• Problem:
Report every line in the listing that contains the string "pixels".

• Data under study:
******

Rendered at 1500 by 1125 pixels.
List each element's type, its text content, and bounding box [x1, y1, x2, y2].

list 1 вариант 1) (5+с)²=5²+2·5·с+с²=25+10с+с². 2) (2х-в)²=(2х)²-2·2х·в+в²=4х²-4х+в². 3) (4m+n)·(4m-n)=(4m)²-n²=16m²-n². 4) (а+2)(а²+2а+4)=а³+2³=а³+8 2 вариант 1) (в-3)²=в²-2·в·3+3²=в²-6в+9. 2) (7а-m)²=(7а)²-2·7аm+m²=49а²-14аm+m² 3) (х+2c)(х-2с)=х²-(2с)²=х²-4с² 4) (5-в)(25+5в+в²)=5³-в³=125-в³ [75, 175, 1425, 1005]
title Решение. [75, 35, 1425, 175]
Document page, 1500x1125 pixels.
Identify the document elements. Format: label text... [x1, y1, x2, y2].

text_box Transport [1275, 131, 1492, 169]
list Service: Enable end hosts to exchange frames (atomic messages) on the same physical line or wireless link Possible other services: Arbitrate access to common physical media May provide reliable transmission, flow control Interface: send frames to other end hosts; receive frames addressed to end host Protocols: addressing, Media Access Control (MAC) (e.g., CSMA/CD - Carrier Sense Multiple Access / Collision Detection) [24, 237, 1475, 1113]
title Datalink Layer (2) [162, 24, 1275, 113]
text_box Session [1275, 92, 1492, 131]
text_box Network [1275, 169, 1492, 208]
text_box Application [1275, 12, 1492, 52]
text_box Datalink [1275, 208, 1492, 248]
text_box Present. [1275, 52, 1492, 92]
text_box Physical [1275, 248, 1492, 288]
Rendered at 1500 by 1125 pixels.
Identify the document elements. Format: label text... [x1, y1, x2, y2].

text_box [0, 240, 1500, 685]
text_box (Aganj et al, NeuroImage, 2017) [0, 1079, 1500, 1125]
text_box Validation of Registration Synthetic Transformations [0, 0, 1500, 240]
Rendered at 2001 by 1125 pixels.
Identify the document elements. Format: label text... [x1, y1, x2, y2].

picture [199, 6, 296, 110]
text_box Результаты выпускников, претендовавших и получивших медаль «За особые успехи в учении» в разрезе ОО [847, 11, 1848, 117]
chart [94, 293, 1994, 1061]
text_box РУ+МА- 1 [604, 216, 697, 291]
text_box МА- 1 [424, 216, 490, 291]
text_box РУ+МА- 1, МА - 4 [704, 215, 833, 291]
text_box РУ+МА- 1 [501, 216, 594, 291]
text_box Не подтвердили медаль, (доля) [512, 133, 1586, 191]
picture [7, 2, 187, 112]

******

• Response below:
Rendered at 1500 by 1125 pixels.
Document page, 1500x1125 pixels.
Rendered at 1500 by 1125 pixels.
Rendered at 2001 by 1125 pixels.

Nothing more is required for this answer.